# Microwave starts when lift door



## RAL238 (May 20, 2018)

There are one or more switches that sense when the door is closed. Either your door has become misaligned and it not activating the switch properly, or the switch itself is going bad.


----------



## huesmann (Aug 18, 2011)

Yep. Here's an example:










They have little plungers, like the nub you can see near the A4315B number. Part of the door latch contacts that plunger and depresses it, so the microwave knows the door is closed. If the latch is misaligned, or the switch is loose, it can malfunction. The little plastic clamps and pins that hold the switch in place can break as the plastic ages and gets brittle.


----------



## kah5683 (Sep 18, 2010)

microwave built in 2017. Hard to believe due to old age. Maybe slamming door shut?


----------



## Fix'n it (Mar 12, 2012)

does the door look out of alignment when its closed ?


----------



## JIMMIEM (Nov 17, 2016)

The switches that the others have mentioned are continuity switches. They are very easy to test and replace and cost under $20. There is also a spring inside the front door panel that works with the latch, which might be involved. There are videos available and you can probably find specific directions for your model. But, microwaves can be deadly so there is understandable hesitation about giving fixit info.
An inexpensive multi meter will perform continuity testing.
Also, if you decide to give it a go be gentle as a lot of the clips holding things together are usually plastic and easily broken.


----------



## huesmann (Aug 18, 2011)

kah5683 said:


> microwave built in 2017. Hard to believe due to old age. Maybe slamming door shut?

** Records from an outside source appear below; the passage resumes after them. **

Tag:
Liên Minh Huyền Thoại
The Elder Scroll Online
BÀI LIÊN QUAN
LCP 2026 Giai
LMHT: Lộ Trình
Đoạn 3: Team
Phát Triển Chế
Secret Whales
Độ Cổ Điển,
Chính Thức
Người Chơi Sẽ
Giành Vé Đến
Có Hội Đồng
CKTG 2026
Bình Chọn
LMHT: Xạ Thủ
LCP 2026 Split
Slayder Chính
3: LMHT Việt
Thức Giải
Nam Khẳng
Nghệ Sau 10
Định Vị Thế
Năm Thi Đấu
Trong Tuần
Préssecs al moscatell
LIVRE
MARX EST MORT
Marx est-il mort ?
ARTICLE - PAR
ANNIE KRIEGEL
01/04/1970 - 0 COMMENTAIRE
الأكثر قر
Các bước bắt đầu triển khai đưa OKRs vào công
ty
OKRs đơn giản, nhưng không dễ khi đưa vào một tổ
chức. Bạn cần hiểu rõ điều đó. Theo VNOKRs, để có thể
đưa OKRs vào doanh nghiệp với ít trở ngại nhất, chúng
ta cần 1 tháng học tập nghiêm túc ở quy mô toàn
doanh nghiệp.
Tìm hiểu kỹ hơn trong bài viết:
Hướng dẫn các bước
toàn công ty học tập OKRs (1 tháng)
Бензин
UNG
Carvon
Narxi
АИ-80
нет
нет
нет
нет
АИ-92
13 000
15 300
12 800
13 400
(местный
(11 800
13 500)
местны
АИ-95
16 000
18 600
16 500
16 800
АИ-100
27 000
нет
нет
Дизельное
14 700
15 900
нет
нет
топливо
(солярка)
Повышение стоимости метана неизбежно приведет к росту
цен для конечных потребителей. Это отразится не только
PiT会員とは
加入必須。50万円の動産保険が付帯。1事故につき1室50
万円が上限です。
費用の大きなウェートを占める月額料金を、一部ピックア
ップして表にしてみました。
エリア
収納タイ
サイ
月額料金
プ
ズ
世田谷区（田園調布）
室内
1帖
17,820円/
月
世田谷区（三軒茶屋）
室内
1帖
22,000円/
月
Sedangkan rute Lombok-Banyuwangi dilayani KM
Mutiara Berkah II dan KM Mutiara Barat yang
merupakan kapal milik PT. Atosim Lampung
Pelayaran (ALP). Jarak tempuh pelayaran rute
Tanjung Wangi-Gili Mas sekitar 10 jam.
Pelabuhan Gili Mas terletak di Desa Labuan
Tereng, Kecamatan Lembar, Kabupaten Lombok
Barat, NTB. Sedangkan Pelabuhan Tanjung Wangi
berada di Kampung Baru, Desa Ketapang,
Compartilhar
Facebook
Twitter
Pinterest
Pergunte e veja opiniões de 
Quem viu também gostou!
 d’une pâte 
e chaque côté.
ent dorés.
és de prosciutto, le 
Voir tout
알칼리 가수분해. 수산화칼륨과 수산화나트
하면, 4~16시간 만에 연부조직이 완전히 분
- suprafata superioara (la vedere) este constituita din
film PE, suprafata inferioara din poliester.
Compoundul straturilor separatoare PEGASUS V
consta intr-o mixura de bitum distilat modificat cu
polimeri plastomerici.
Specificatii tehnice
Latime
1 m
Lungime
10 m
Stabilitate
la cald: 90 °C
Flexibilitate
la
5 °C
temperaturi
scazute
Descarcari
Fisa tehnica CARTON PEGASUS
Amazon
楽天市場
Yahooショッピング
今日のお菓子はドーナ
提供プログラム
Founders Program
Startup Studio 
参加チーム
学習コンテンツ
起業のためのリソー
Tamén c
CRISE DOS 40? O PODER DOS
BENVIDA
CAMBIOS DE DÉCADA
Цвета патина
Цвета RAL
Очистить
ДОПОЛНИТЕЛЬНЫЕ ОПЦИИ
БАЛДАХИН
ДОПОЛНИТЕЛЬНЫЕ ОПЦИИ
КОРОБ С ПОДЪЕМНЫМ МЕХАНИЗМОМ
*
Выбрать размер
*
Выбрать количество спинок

Slamming the door shut can definitely break the latch mechanism so that it's no longer in the correct alignment. Both of these issues can easily be inspected if you're handy with a screwdriver and a strong plastic pry tool (the latter is to disassemble the door frame to access the latch).


----------



## kah5683 (Sep 18, 2010)

I check microwave again. Setting aside that it may be (and probably is) the switch(s)...


Take a look at the pics below. The door isn't slanted or crooked. If I lift up at the hinge (on with the label), it lifts the whole door.


Is there a way to adjust this up?


----------



## huesmann (Aug 18, 2011)

Well, that is typically how you remove the door. It rotates on pins; you're just sliding the door up and down on those pins.


----------



## kah5683 (Sep 18, 2010)

so there is no way to adjust up in hinge area?


----------



## huesmann (Aug 18, 2011)

I mean, a little bit, like you could jam a spacer in there to lift it some. Whether that would be enough to make it work—who knows? Are you handy enough to disassemble the door?


----------



## kah5683 (Sep 18, 2010)

I could open the door. I know it is probably a switch. How do you test switch with multimeter? I've also read about the insane level of electricity that flows through the microwave - want to make sure I know how to avoid that issue.


----------



## JIMMIEM (Nov 17, 2016)

kah5683 said:


> I could open the door. I know it is probably a switch. How do you test switch with multimeter? I've also read about the insane level of electricity that flows through the microwave - want to make sure I know how to avoid that issue.


The multi meter will have directions. You will be testing the switches for continuity. Some of the switches should have continuity when the switch is open and some should have it when the switch is closed. Each switch will have a diagram on it which will indicate when it should have continuity. There are leads on the switch which are connected to wiring. There is a metal arm inside the switch which will touch the leads depending upon its state. The state will be either open or closed depending on it's purpose. The multimeter leads will be touched to the switch leads and will show continuity when the switch is opened or closed. Continuity shows whether current can flow from one lead and through the switch and out the other lead. The metal arm creates the continuity path. If the switch is defective it won't close or open the metal arm when it should.
The dangerous part is the high voltage capacitor which stores energy to power the microwave.......this is discharged by unplugging the microwave and then shorting out the capacitor, which will discharge it.


----------



## huesmann (Aug 18, 2011)

Here's some more testing info, and videos:
https://www.partselect.com/Microwave+test-door-switch+repair.htm









I actually had a microwave with a door switch that the internal contacts were _fused_ together in the off position, so it wouldn't run.


----------